The expanded Google Cloud relationship will deepen that insight, through integration with key Artificial Intelligence and Machine Learning services from Google.

“This relationship’s foundation is a deep engineering alignment of co-innovating together,” said Kevin Ichhpurani, Corporate Vice President, Global Ecosystem at Google Cloud. “We are taking the enormous content in EIM systems and putting machine learning on top to create new offerings. You have had tens of thousands of legal contracts that go into a drawer after they are signed which can now be accessed and used to see patterns and derive insight.”

Barrenechea emphasized at the event that OpenText’s ecosystem partners like Google and SAP are their largest and most strategic relationships, and there are clear parallels between those relationships, even though the Google relationship is relatively new while SAP has been a deep OpenText partner for many years. In May, at SAP’s SAPPHIRE NOW event, OpenText and SAP announced a Content Services partnership which has strong parallels with the new one with Google Cloud.

“This is similar to our announcement with SAP we announced at SAPPHIRE, where we will be their de facto content service provider,” said Patty Nagle, OpenText SVP and CMO.

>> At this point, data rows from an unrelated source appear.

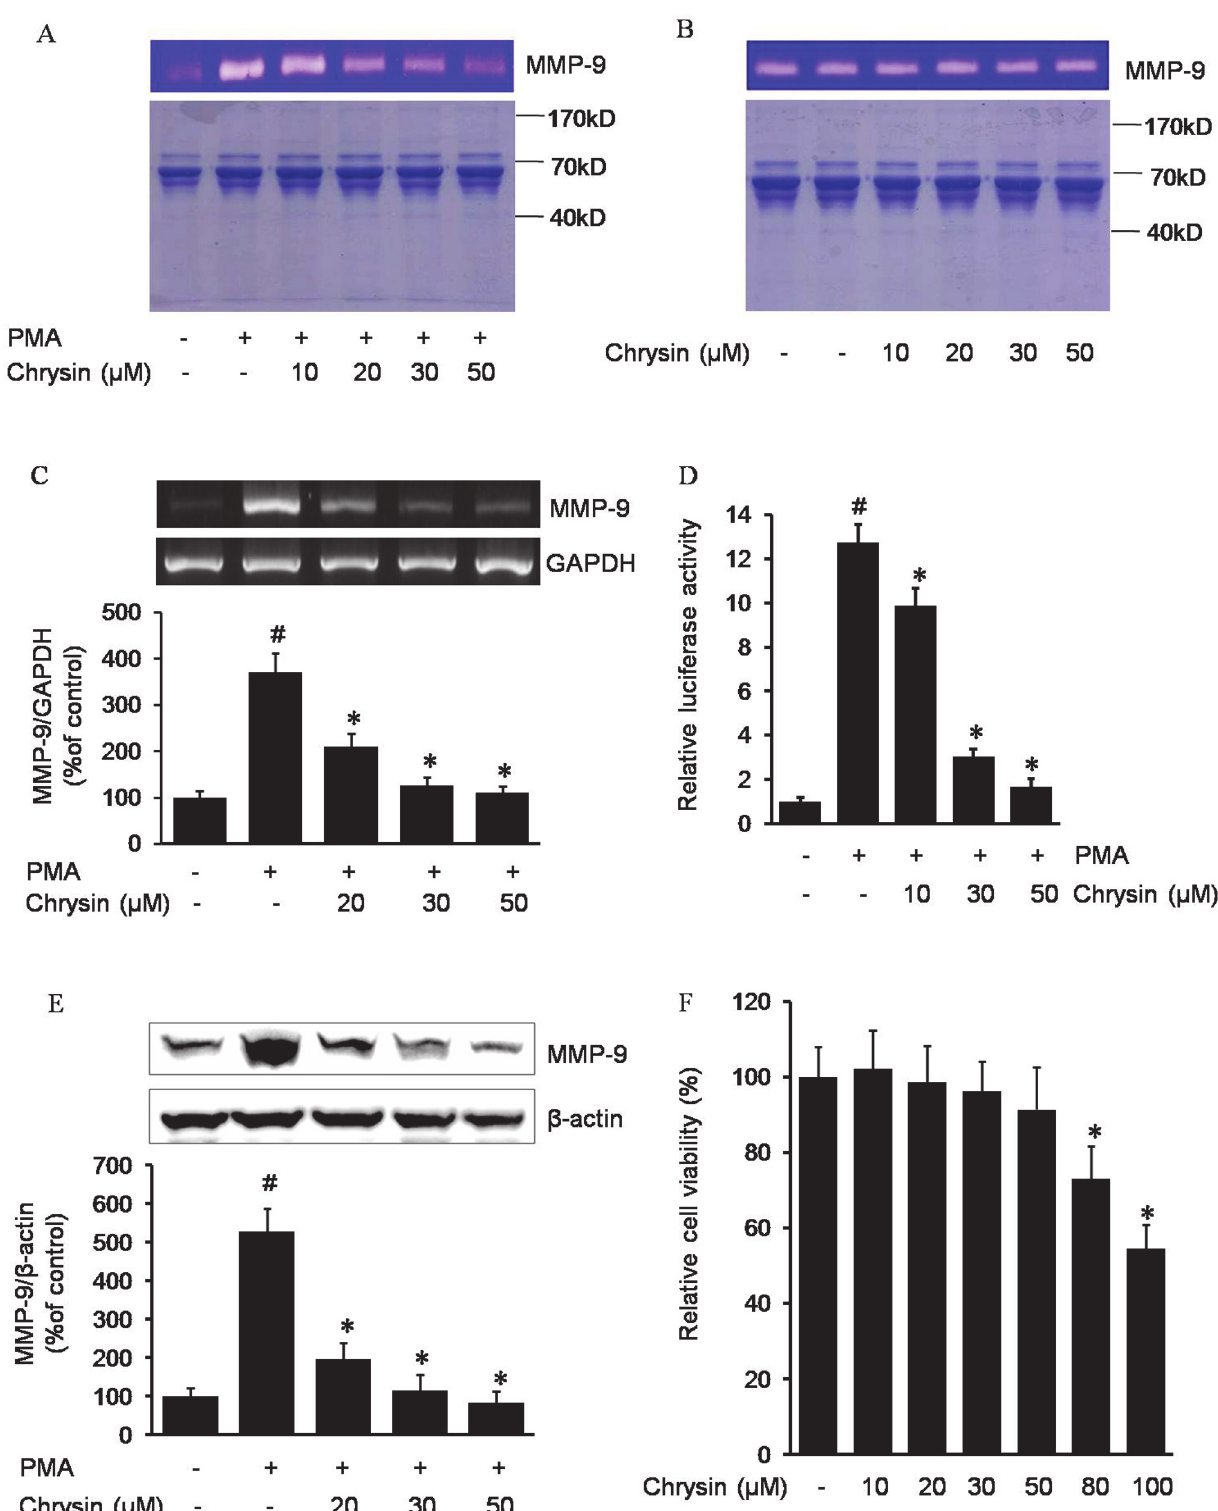
Fig 1. Chrysin inhibits PMA-induced MMP-9 in AGS cells. A total of 2×10 6 cells pretreated with the indicated concentrations of chrysin for 1 h were treated with 100 nM PMA for 20 h. After incubation, cell culture media supernatant was collected and gelatin zymography was performed to analyze the MMP-9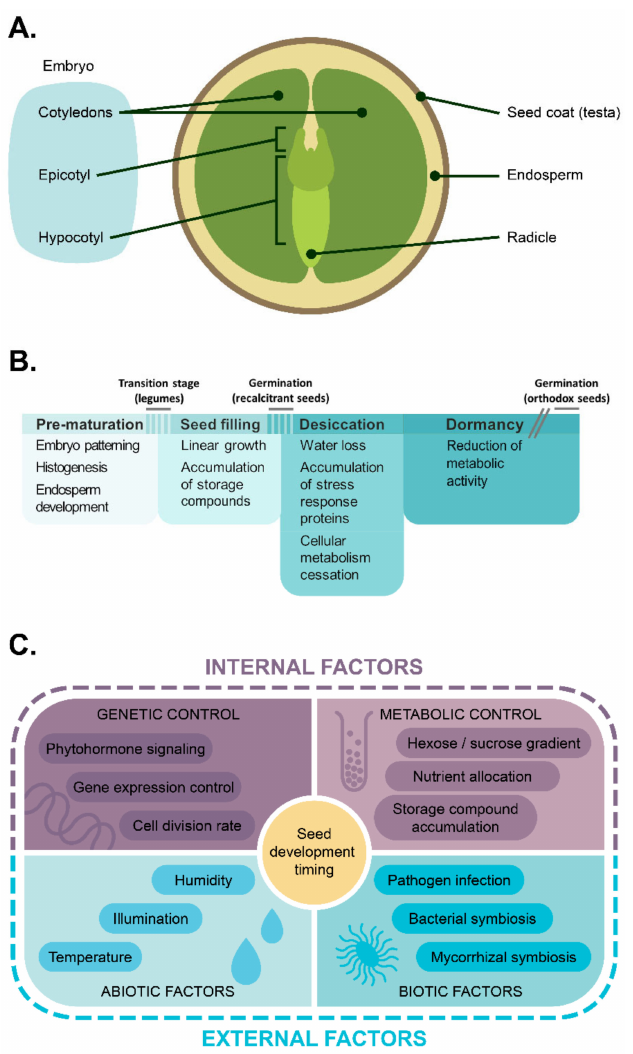
Figure 1. An overview of legume seed anatomy and maturation mechanisms. ( A ) Simplified anatomy of legume seed. ( B ) Timeline of seed development. The overlaps between stage bars reflect the coincidence of several processes intrinsic for different stages in some plants, e.g., family Brassicaceae. The break in the bar denoting the dormancy stage refers to the (potentially) unlimited duration of dormancy in desiccated orthodox seeds. ( C ) Key regulators of seed development and dormancy reviewed in this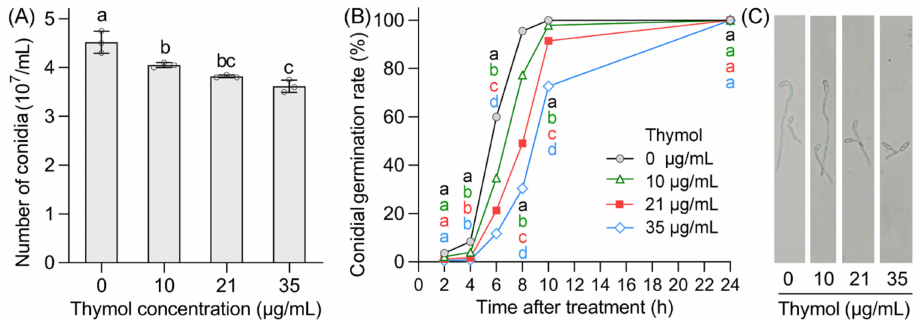
Figure 8. The effect of thymol on conidia production and conidial germination of FON . ( A ) The mycelia were cultured in Bilay’s medium containing thymol (0, 10, 21, and 35 µ g/mL) to produce conidia for 24 h, followed by counting the number of produced conidia. Different lowercase letters indicated significant difference among different treatments (ANOVA, n = 3, p < 0.05). ( B ) The conidia were allowed to be germinated under thymol (0, 10, 21, and 35 µ g/mL) treatment. The germinated conidia were counted at specific time points, respectively. Different lowercase letters indicated significant difference among different treatments at each time point (ANOVA, n = 3, p < 0.05). For each time point, the colors of different lowercase letters correspond to the colors of different legends indicating different treatments. ( C ) Microscopic observation of conidial germination after thymol treatment (0, 10, 21, and 35 µ g/mL) for 6 h. Bars indicated SD of three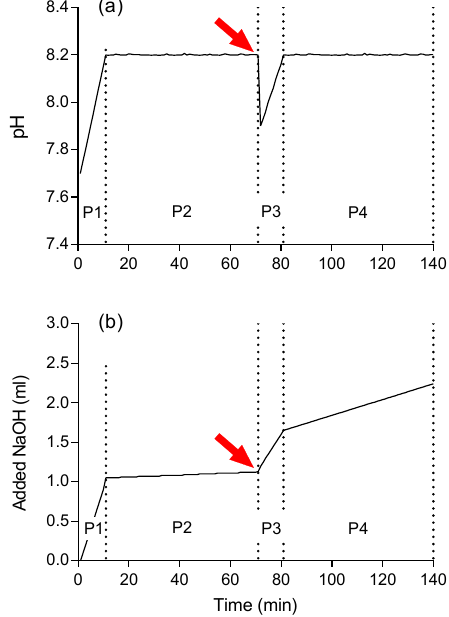
Figure 1. Typical course of ( a ) pH and ( b ) NaOH supply over time in a pH-Stat titration assay of a poly(lactic acid) (PLA) suspension as substrate and a PLA degrading enzyme. Phase 1 (P1): adjustment of the pH to 8.2. Phase 2 (P2): supply of low amounts of titrant to counterbalance an unspecific pH decrease before enzyme addition (substrate blank). Phase 3 (P3): re-adjustment of the pH to 8.2 after enzyme addition (indicated by an arrow). Phase 4 (P4): titration after enzyme addition to counterbalance a pH decrease of substrate hydrolysis (reaction) and an unspecific pH drop (blank).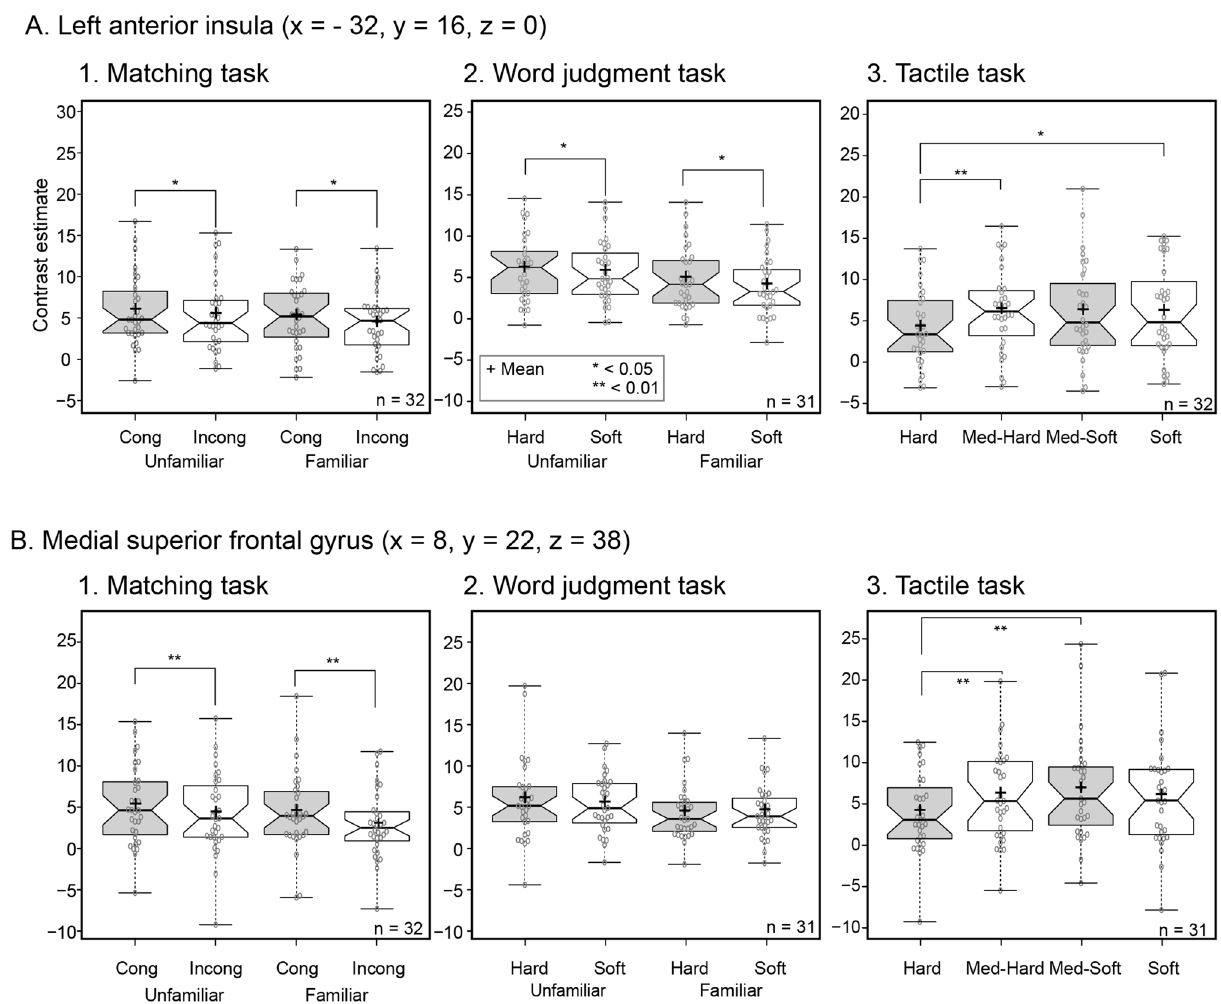
Figure 5. Volume-of-interest analysis. Activity (parameter or contrast estimates) extracted from the volumes of interest (VOIs) that were defined with the independent data set (the main experiment in Kitada et al. 28 ). Data are presented as boxplots, where the box indicates the interquartile range [IQR, from 25th percentile (Q1) to 75th percentile (Q3)]. The thick line and black cross in the box indicate the median and mean, respectively. Whiskers indicate the maximum and minimum value. Circles and notches of the boxes indicate data points and 95% confidence levels, respectively. Asterisks and symbols indicate the result of ANOVA for the matching and word judgment tasks, and the result of post-hoc pairwise comparisons (with Bonferroni correction) for the tactile task. Note that one subject’s data was excluded from the analysis of the word judgment task due to technical issues. The figure was made with BoxPlotR (http:// shiny. chemg rid. org/ boxpl greater activity in the all ROIs [F(1, 30) = 23.7, p < 0.001 for the left insula; F(1, 30) = 14.5, p = 0.001 for the supe- rior frontal gyrus]. None of the regions showed significant interaction ( p values > 0.1). Tactile task. Two-way repeated-measures ANOVA (4 levels of softness) on the contrast estimates (relative to the control) revealed a significant main effect in all regions [F(3, 93) = 4.7, p = 0.004 for the insula; F(3, 93) = 7.1, p < 0.001 for the superior frontal gyrus]. Pairwise comparisons with Bonferroni correction showed that the con- trast estimates for the hardest stimulus were lower than those for the second-hardest (Med-Hard) stimulus in both regions ( p values < 0.01), lower than those for the softest stimulus in the left insula ( p = 0.033), and lower than those for the second-softest stimulus (Med-Soft) in the superior frontal gyrus ( p = 0.007). These results confirm that the insula and superior frontal gyrus are affected by the magnitude of tactually perceived softness. Multi‑voxel pattern analysis. The univariate anlaysis showed the matching effect in the insula nad medial supe- rior frontal gyrus, whereas no such effect was found in the pSTS. To further examine whether the pSTS contains information about sound symbolic information and its matching effect with tactile information, we conducted a multi-voxel pattern analysis (MVPA) (Fig. 6). Based on our previous studies 16,18,28 the insula/PO, medial part of superior frontal gyrus, and pSTS were chosen as ROIs. All ROIs in all tasks showed significantly greater accuracy than chance level ( p values < 0.05 Bonferroni corrected).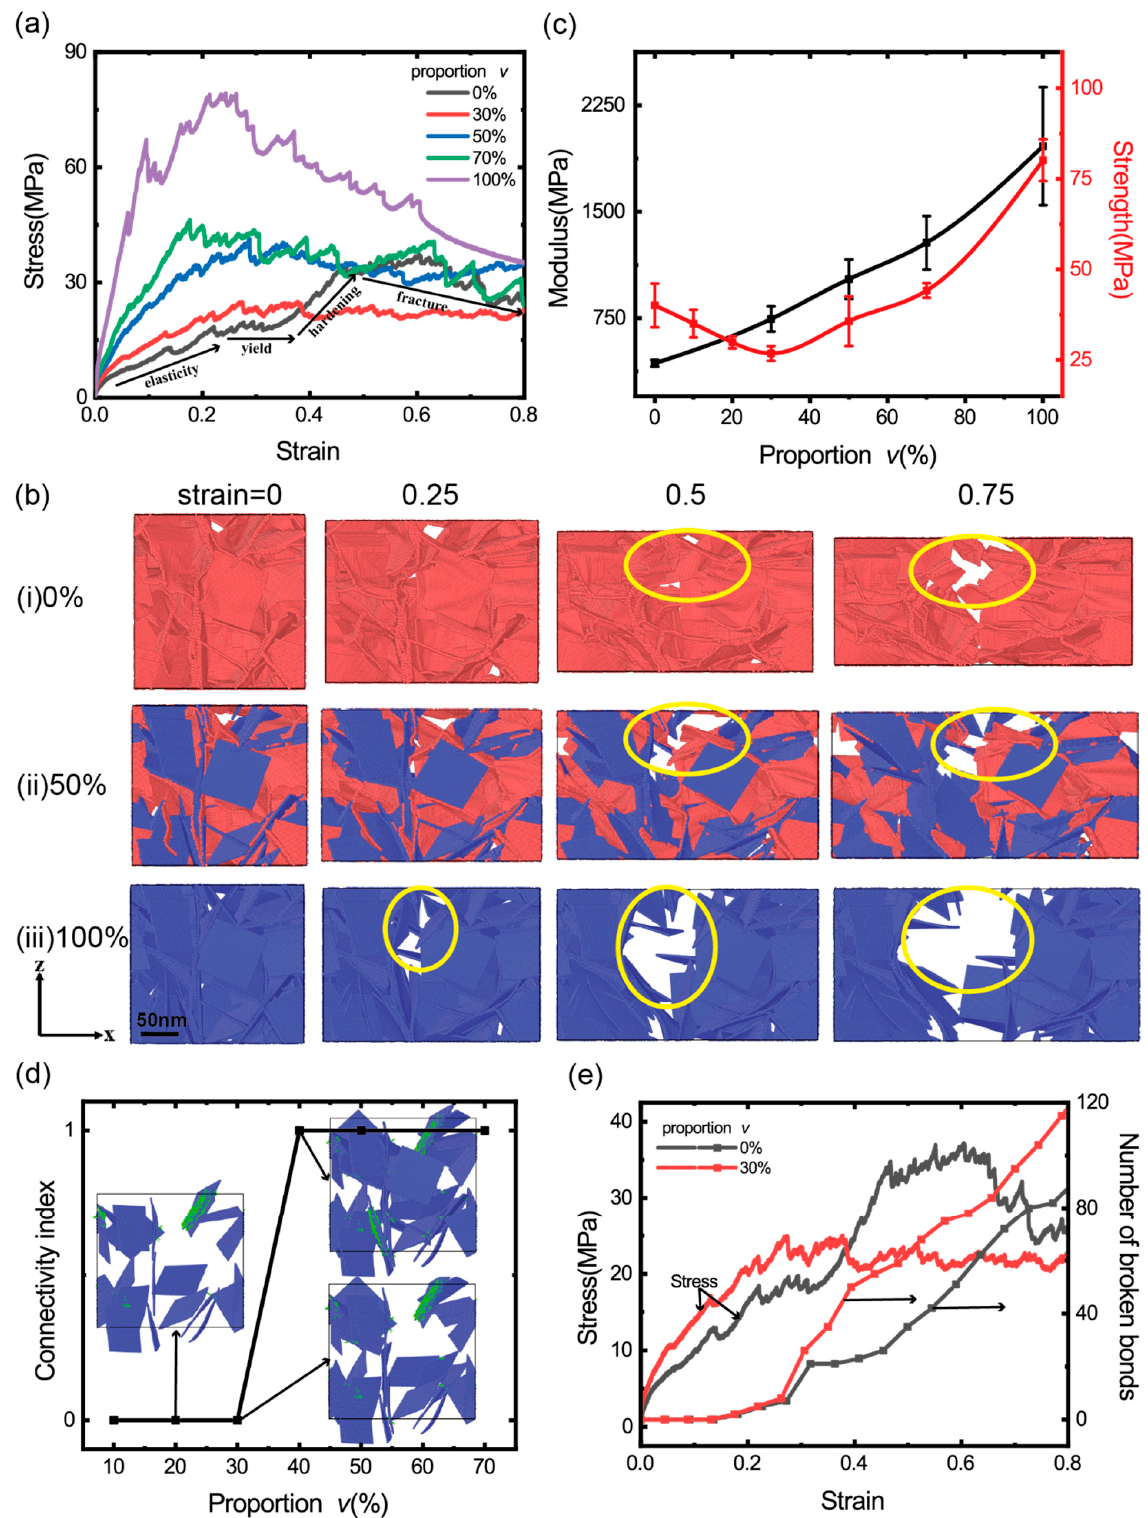
Figure 2. ( a ) The uniaxial tensile stress–strain curves of the GrFs with varied proportions of 8-layer stiff sheets v = 0, 30%, 50%, 70% and 100%; ( b ) The snapshots of the microstructural evolution of the GrFs with v = 0, 50% and 100% at four tensile strains of 0, 0.25, 0.5 and 0.75, respectively; ( c ) The modulus and strength of the GrFs as a function of the proportion of stiff sheets. ( d ) The connectivity of the GrFs with varied proportions of stiff sheets (The connectivity of the system is set to be 1 if the connected stiff sheets can run through the entire system in the loading direction; otherwise, it is 0); ( e ) The stress and the number of broken bonds in the GrFs with v = 0 and 30% as a function of tensile strain.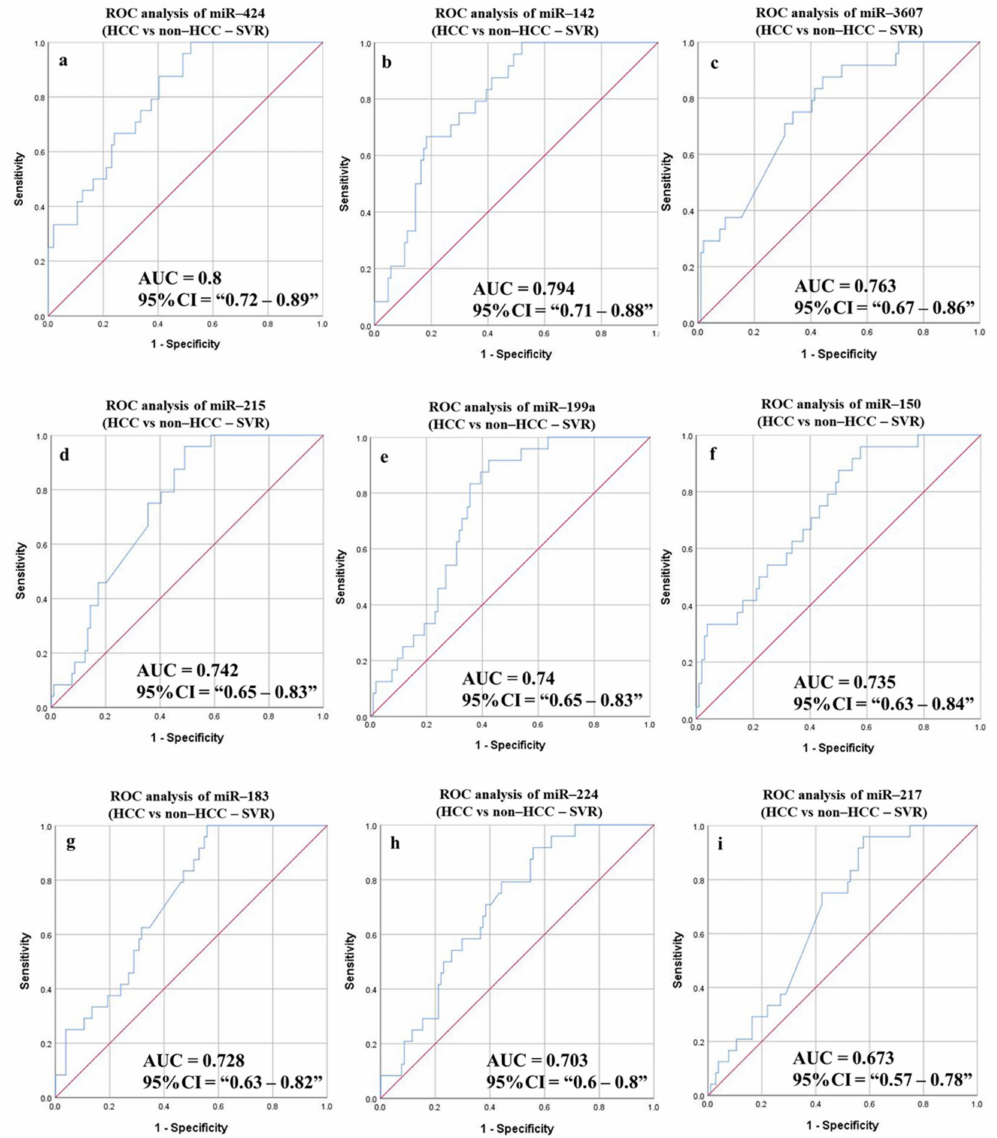
Figure 9. ROC curves and AUC for the DE-miRNAs to differentiate between HCC (SVR) patients and non-HCC (healthy controls, non-cirrhotic (SVR), and cirrhotic (SVR) HCV patients). The diagnostic potential and AUC of nine DE-miRNAs [( a ) miR-424 ( b ) miR-142 ( c ) miR-3607 ( d ) miR-215 ( e ) miR- 199a ( f ) miR-150 ( g ) miR-183 ( h ) miR-224 and ( i ) miR-217] were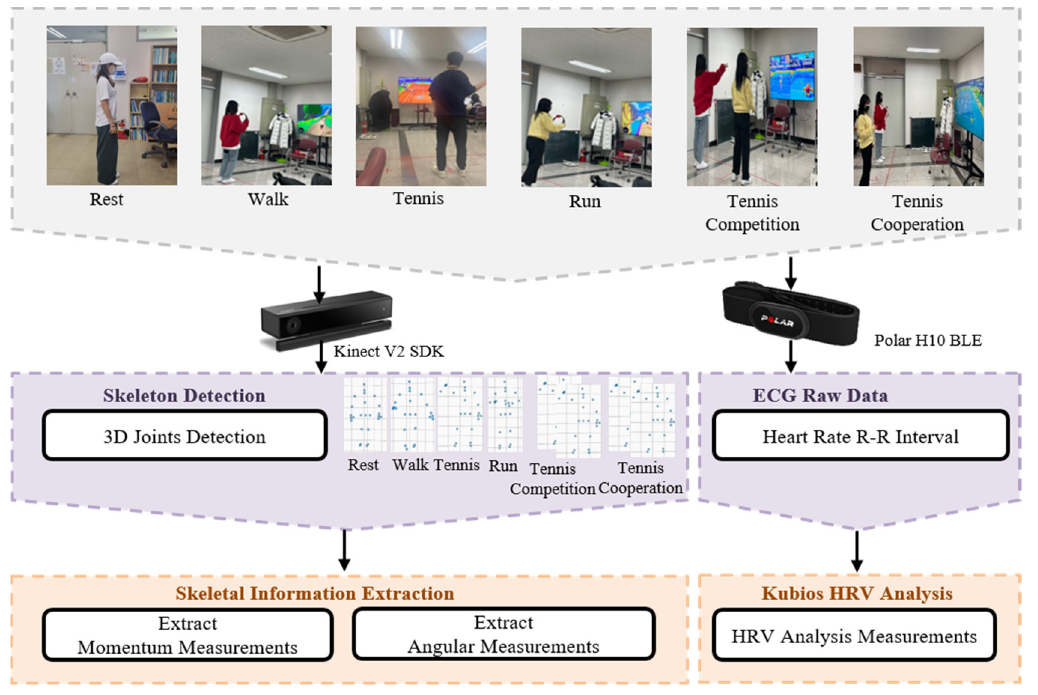
Figure 2. Subjects performing different types of exercise under different gameplay modes, measured by ECG and Kinect sensors.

Barrenechea sees the extension of both relationships as having similarly disruptive effects.

“SAP will use us for content services, not Box or DropBox or OneDrive,” he said. “We are going after Box and Dropbox hard in the enterprise. We will give them no rest and no quarter. It is an all-out battle to win that use case, and we will win.”

While OpenText is placing its big bet on the cloud, Barrenechea said that on-prem – which he likes to call off-cloud – will continue to be fully supported, at least for now.

“Our position today is we will support off-cloud forever,” he said. “It’s a very sincere position. We will support it fully. It’s a big part of our install base. There are still a lot of use cases to run on prem – in regulated industries, construction, banking – customers who want a managed cloud but still off-cloud. So OpenText Cloud Editions is cloud-first, not cloud-only.”

At the same time, he also indicated that the cloud product is simply a better product.

“Our capture capability is equal, or perhaps a little stronger in the cloud,” he said. “Our services layer will be stronger in the cloud. Our last few acquisitions have all been cloud. We will make an assessment of our position here again in two to three years.”